Your job is to set down the stretch of entries that opens with the line containing "দ্রুততম হোম ডেলিভারি" and closes with the line containing "dokanbari.com একটি অনলাইন". Keep both end lines, copy each exactly, and add nothing.

============================================================

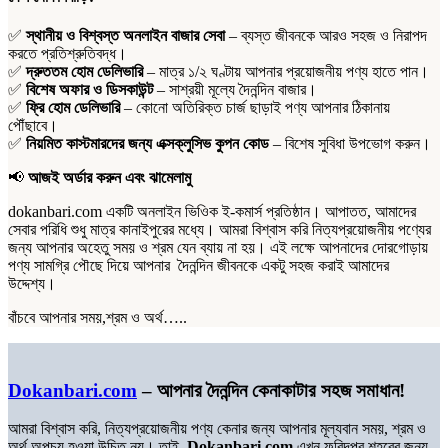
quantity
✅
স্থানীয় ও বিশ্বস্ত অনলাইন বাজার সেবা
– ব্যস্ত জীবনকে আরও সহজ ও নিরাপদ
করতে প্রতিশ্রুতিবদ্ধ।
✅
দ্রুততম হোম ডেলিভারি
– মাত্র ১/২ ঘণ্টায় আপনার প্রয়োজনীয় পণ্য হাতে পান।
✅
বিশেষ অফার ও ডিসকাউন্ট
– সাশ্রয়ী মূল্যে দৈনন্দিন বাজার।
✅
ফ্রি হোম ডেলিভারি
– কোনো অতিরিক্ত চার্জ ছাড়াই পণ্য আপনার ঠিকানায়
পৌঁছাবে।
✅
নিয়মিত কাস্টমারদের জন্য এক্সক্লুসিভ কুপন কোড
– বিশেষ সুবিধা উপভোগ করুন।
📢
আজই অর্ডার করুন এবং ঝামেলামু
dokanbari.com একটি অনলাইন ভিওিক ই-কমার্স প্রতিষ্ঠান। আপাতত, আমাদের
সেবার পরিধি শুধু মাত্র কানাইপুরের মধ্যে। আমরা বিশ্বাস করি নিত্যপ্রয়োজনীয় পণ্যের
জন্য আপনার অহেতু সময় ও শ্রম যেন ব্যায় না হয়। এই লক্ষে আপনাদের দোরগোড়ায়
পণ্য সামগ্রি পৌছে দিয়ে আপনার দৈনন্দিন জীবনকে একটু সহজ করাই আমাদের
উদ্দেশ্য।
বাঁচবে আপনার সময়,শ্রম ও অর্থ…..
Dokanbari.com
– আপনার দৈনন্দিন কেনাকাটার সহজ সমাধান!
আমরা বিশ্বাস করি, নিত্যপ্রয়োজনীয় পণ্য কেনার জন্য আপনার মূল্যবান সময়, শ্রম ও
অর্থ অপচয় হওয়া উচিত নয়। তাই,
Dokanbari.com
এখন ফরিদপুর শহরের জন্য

============================================================

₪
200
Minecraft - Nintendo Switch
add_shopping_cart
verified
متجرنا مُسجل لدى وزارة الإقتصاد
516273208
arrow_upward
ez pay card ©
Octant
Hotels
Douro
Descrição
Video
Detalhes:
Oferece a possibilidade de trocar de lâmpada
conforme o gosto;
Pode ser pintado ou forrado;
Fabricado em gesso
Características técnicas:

============================================================

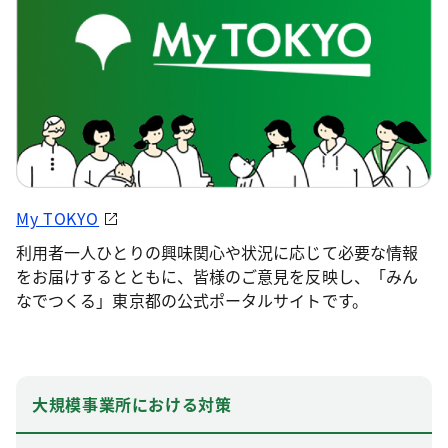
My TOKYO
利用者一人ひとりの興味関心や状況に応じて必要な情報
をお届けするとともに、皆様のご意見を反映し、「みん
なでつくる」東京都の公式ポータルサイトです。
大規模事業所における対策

============================================================

> **Solution for this exercise**
দ্রুততম হোম ডেলিভারি
– মাত্র ১/২ ঘণ্টায় আপনার প্রয়োজনীয় পণ্য হাতে পান।
✅
বিশেষ অফার ও ডিসকাউন্ট
– সাশ্রয়ী মূল্যে দৈনন্দিন বাজার।
✅
ফ্রি হোম ডেলিভারি
– কোনো অতিরিক্ত চার্জ ছাড়াই পণ্য আপনার ঠিকানায়
পৌঁছাবে।
✅
নিয়মিত কাস্টমারদের জন্য এক্সক্লুসিভ কুপন কোড
– বিশেষ সুবিধা উপভোগ করুন।
📢
আজই অর্ডার করুন এবং ঝামেলামু
dokanbari.com একটি অনলাইন ভিওিক ই-কমার্স প্রতিষ্ঠান। আপাতত, আমাদের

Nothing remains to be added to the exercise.